@Ben Clark/ El amor no fue, como se ha creído siempre, delatado por la alegría. No fue la radiante felicidad la que hizo sospechar a la primera mujer, al primer hombre, que había algo nuevo dentro de sus cuerpos, algo extranjero que crecía. ¿Por qué se sentían así? ¿De dónde nacía ese punzón? ¿Cuál podría ser el origen de esos arrebatos, de esas fiebres, de ese arrastrar las horas por el suelo? Cuando llegó por fin la felicidad los habitantes de aquella primera cueva habían aprendido a desconfiar y la alegría tuvo que aprender a convivir con la tristeza y a compartir la tutela del recién nacido amor. Algunos miembros de la tribu decidieron rendirle culto a la tristeza, seguros de que su poder era muy superior al de la felicidad y, cuando la existencia del amor se consideró algo probado, predicaron que era más fácil llegar al amor a través de la tristeza que de su falsa amiga la alegría. No le faltaron seguidores a esta nueva religión y así fueron las cosas hasta la invención de la publicidad. Tristeza que es amor, cantaban los fruteros en los mercados, amor al precio de una pena.
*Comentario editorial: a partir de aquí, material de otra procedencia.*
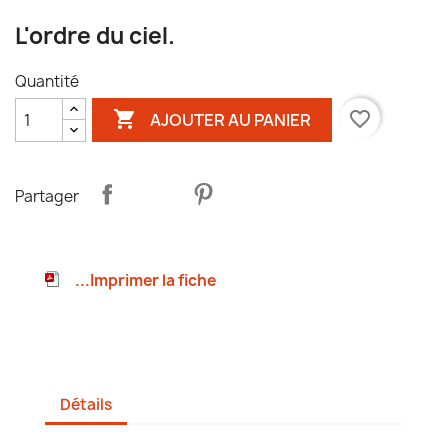
L'ordre du ciel.
Quantité

favorite_border
AJOUTER AU PANIER
Partager
...Imprimer la fiche
Détails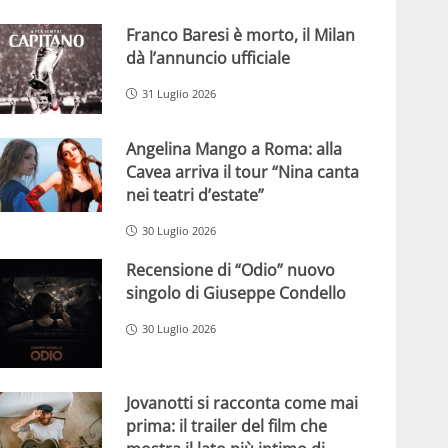
Franco Baresi è morto, il Milan
dà l’annuncio ufficiale
31 Luglio 2026
Angelina Mango a Roma: alla
Cavea arriva il tour “Nina canta
nei teatri d’estate”
30 Luglio 2026
Recensione di “Odio” nuovo
singolo di Giuseppe Condello
30 Luglio 2026
Jovanotti si racconta come mai
prima: il trailer del film che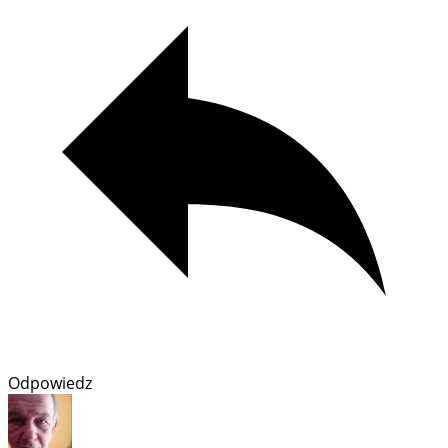
Odpowiedz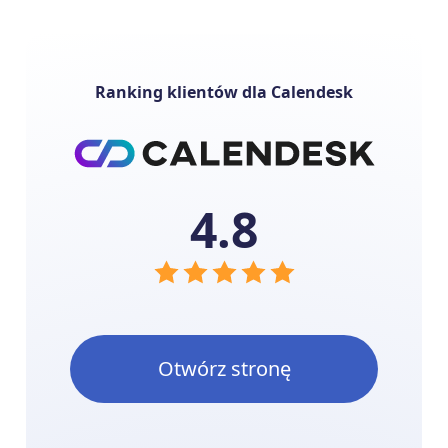
Ranking klientów dla Calendesk
4.8
Otwórz stronę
Y tenían, la verdad, argumentos muy convincentes. ¿No era amor la lúgubre inquietud de los que aguardaban el retorno de los guerreros? ¿No era, acaso, amor el llanto sobre el cuerpo aplastado por el mamut? ¿Y qué era, si no era la verdadera expresión del amor, el nudo en la garganta por haber sido rechazado, descartado en favor de otro cuerpo? Sólo era posible llegar al amor a través del sufrimiento, decían, de modo que toda frustración y todo golpe mortal representaba un triunfo.
Para reforzar su mensaje los publicistas inventaron el pop-rock e insistieron en que no era posible comprar el amor.
Pasaron los milenios y cambiaron muy pocas cosas. Aburridos del fuego inventaron la literatura y aburridos de la literatura inventaron la pornografía y aburridos de la pornografía inventaron la publicidad. Fue entonces cuando las mentes más brillantes de la humanidad, que se habían entregado por completo a buscar nuevas formas de vender, descubrieron que el viejo mensaje de que la tristeza servía para llegar al amor no animaba mucho a gastar. La gente, según expusieron estos iluminados ante largas mesas de directivos, la gente lo que quería era algo nuevo, algo que dinamizara sus hábitos de consumo y algo, en fin, que le diera motivos para adquirir cosas. La gente necesitaba descubrir la felicidad y –en este momento los directivos ya estaban todos en pie, aplaudiendo– no sólo eso, sino que debían saber que sólo a través de la felicidad lograrían encontrar el amor. Y así fue cómo nacieron las campañas de refrescos, el dos por uno de los gimnasios y las poinsetias a precio de oro. Para reforzar su mensaje los publicistas inventaron el pop-rock e insistieron en que no era posible comprar el amor. Pero la felicidad, en cambio, era harina de otro costal. Y –lo repetían siempre– sólo a través de la felicidad…
Décadas después la alta rentabilidad de la felicidad había desplazado ya la presencia del propio amor en los planes de marketing y la gente andaba algo despistada por el mundo, buscando el amor en televisiones de alta definición y en vuelos a bajo coste. Había llegado el momento de volver a la tristeza, de abrazarla, de entenderla y de saber que no era, después de todo, algo tan malo. Los consumidores entendieron que la tristeza les devolvía una sensación de humanidad que creían perdida y los publicistas intentaron como locos sacar líneas de ropa en azul y películas catastrofistas para aprovechar el tirón, pero no sirvió de nada. Volvieron los solitarios a sentir consuelo en su soledad, el consuelo de los que atesoran un amor, volvieron las madres a llorar sin miedo y los novios despechados a escribir poemas que nadie leería. Había regresado la tristeza, tristeza que es amor, y había algo en ella que nos hacía sentir bien.